Zelensky paid a whirlwind visit to Washington on Thursday in a bid to bolster support for his country in its protracted and bloody war with Russia. After meeting with President Joe Biden at the White House and with congressional leaders in the Capitol, he went to the National Archives to deliver a speech. Before speaking, he toured the National Archives museum, where he came face to face with a tough-worded telegram that President Abraham Lincoln sent to his commanding general Ulysses S. Grant on August 17, 1864, in the midst of a year of heavy fighting with Confederate forces, from the Wilderness to Cold Harbor to the Crater.
It was a gloomy summer for Union fortunes, leading many -- including Lincoln himself -- to fear that he would lose his re-election bid that November.
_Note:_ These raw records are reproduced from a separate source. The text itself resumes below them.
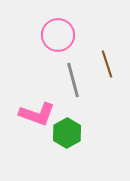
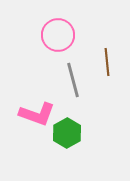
brown line: moved 2 px up; rotated 12 degrees clockwise
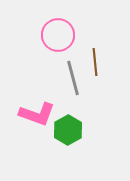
brown line: moved 12 px left
gray line: moved 2 px up
green hexagon: moved 1 px right, 3 px up
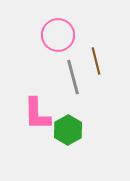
brown line: moved 1 px right, 1 px up; rotated 8 degrees counterclockwise
gray line: moved 1 px up
pink L-shape: rotated 69 degrees clockwise
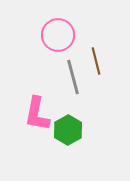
pink L-shape: rotated 12 degrees clockwise
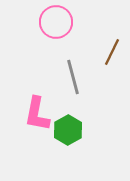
pink circle: moved 2 px left, 13 px up
brown line: moved 16 px right, 9 px up; rotated 40 degrees clockwise
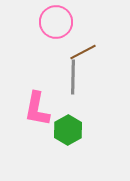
brown line: moved 29 px left; rotated 36 degrees clockwise
gray line: rotated 16 degrees clockwise
pink L-shape: moved 5 px up
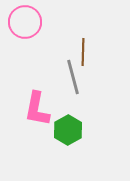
pink circle: moved 31 px left
brown line: rotated 60 degrees counterclockwise
gray line: rotated 16 degrees counterclockwise
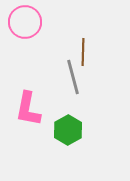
pink L-shape: moved 9 px left
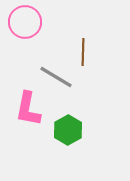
gray line: moved 17 px left; rotated 44 degrees counterclockwise
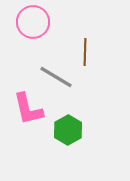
pink circle: moved 8 px right
brown line: moved 2 px right
pink L-shape: rotated 24 degrees counterclockwise
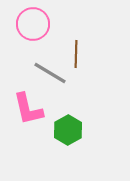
pink circle: moved 2 px down
brown line: moved 9 px left, 2 px down
gray line: moved 6 px left, 4 px up
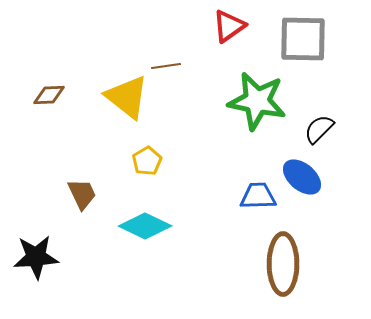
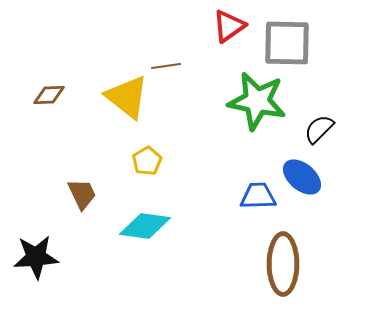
gray square: moved 16 px left, 4 px down
cyan diamond: rotated 18 degrees counterclockwise
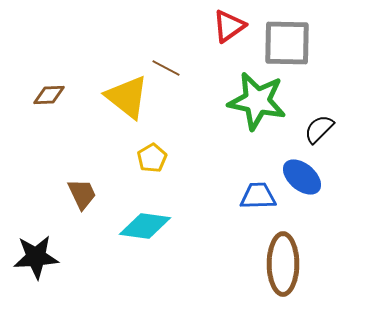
brown line: moved 2 px down; rotated 36 degrees clockwise
yellow pentagon: moved 5 px right, 3 px up
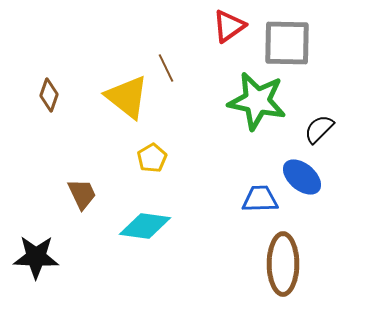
brown line: rotated 36 degrees clockwise
brown diamond: rotated 68 degrees counterclockwise
blue trapezoid: moved 2 px right, 3 px down
black star: rotated 6 degrees clockwise
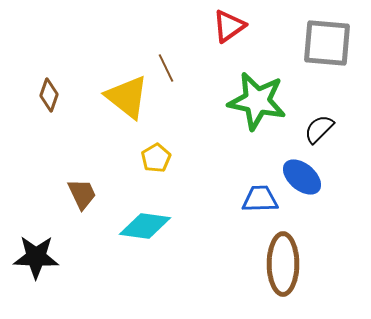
gray square: moved 40 px right; rotated 4 degrees clockwise
yellow pentagon: moved 4 px right
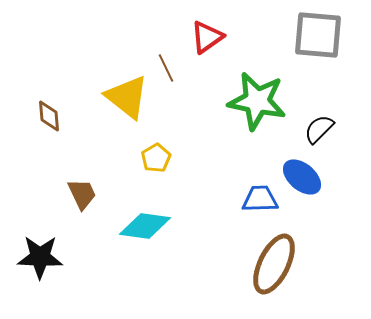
red triangle: moved 22 px left, 11 px down
gray square: moved 9 px left, 8 px up
brown diamond: moved 21 px down; rotated 24 degrees counterclockwise
black star: moved 4 px right
brown ellipse: moved 9 px left; rotated 26 degrees clockwise
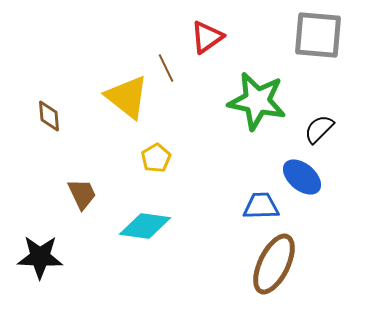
blue trapezoid: moved 1 px right, 7 px down
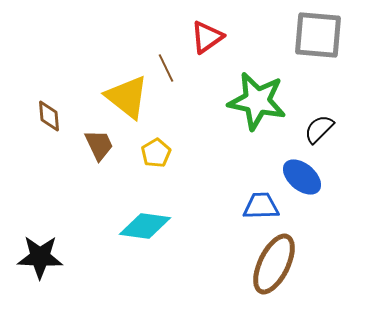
yellow pentagon: moved 5 px up
brown trapezoid: moved 17 px right, 49 px up
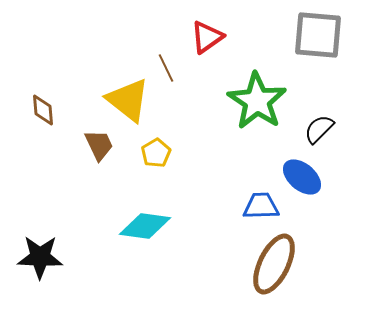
yellow triangle: moved 1 px right, 3 px down
green star: rotated 22 degrees clockwise
brown diamond: moved 6 px left, 6 px up
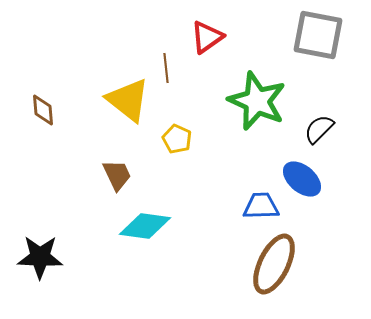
gray square: rotated 6 degrees clockwise
brown line: rotated 20 degrees clockwise
green star: rotated 10 degrees counterclockwise
brown trapezoid: moved 18 px right, 30 px down
yellow pentagon: moved 21 px right, 14 px up; rotated 16 degrees counterclockwise
blue ellipse: moved 2 px down
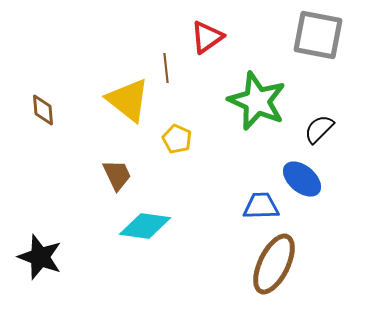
black star: rotated 18 degrees clockwise
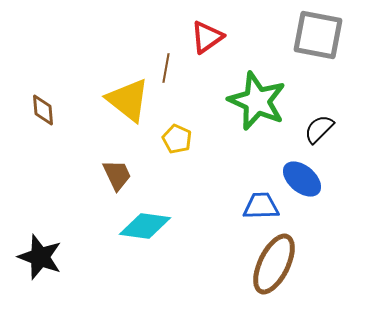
brown line: rotated 16 degrees clockwise
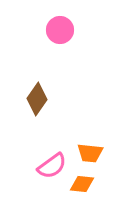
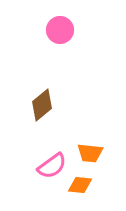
brown diamond: moved 5 px right, 6 px down; rotated 16 degrees clockwise
orange diamond: moved 2 px left, 1 px down
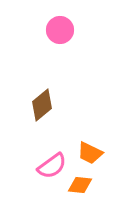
orange trapezoid: rotated 20 degrees clockwise
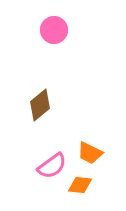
pink circle: moved 6 px left
brown diamond: moved 2 px left
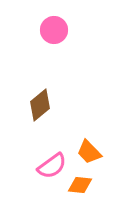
orange trapezoid: moved 1 px left, 1 px up; rotated 20 degrees clockwise
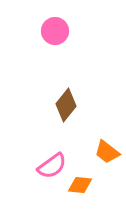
pink circle: moved 1 px right, 1 px down
brown diamond: moved 26 px right; rotated 12 degrees counterclockwise
orange trapezoid: moved 18 px right; rotated 8 degrees counterclockwise
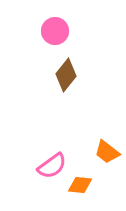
brown diamond: moved 30 px up
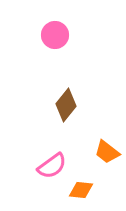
pink circle: moved 4 px down
brown diamond: moved 30 px down
orange diamond: moved 1 px right, 5 px down
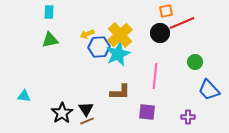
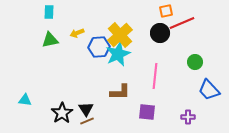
yellow arrow: moved 10 px left, 1 px up
cyan triangle: moved 1 px right, 4 px down
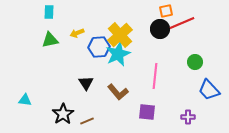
black circle: moved 4 px up
brown L-shape: moved 2 px left; rotated 50 degrees clockwise
black triangle: moved 26 px up
black star: moved 1 px right, 1 px down
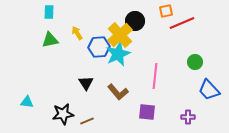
black circle: moved 25 px left, 8 px up
yellow arrow: rotated 80 degrees clockwise
cyan triangle: moved 2 px right, 2 px down
black star: rotated 25 degrees clockwise
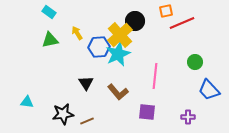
cyan rectangle: rotated 56 degrees counterclockwise
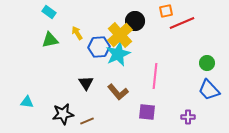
green circle: moved 12 px right, 1 px down
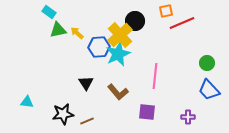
yellow arrow: rotated 16 degrees counterclockwise
green triangle: moved 8 px right, 10 px up
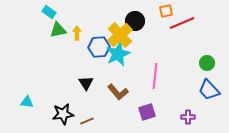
yellow arrow: rotated 48 degrees clockwise
purple square: rotated 24 degrees counterclockwise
Addressed to Lt. Gen. Grant at his City Point, Va., headquarters, the telegram read: "I have seen your dispatch expressing your unwillingness to break your hold where you are. Neither am I willing. Hold on with a bulldog grip and chew & choke, as much as possible."
After his Archives speech, Zelensky posted on X, formerly known as Twitter:
"Among the documents I saw today at the National Archives was Abraham Lincoln’s telegram to General Grant.
An inspiring document. 'Hold on with a bulldog grip, and chew and choke as much as possible.'
President Lincoln’s words reflect the courage and faith that helped America. President Lincoln’s words reflect exactly how Ukrainians fight."
And later he added, "Every day of this war, Ukrainian soldiers hold on with the grip of a bulldog. They chew and choke the Russian occupiers as much as possible."
The Ukrainians are in the midst of a slow-going summer offensive against occupying Russian forces in the south and east of Ukraine. Casualties in the war, which began with a Russian invasion on Feb. 2022, have reached around 500,000 killed and wounded from both sides, according to U.S. estimates quoted in The New York Times.
In his biography of Grant, author Ron Chernow wrote that "Abraham Lincoln delighted in Grant's uncommon tenacity" - which was one reason he appointed him commanding general.
Grant was seated outside his tent conferring with staff officers when he read Lincoln's telegram. He smiled and laughed, Chernow said, and told his staff,
"The president has more nerve than any of his advisers."
In November 1864, after Union forces took Atlanta and Mobile, Ala., northern morale soared and Lincoln won re-election with 55 percent of the vote over former U.S. Gen. George B. McClellan, whose reluctance to engage with Confederate forces had led Lincoln to fire him as commander of the Army of the Potomac.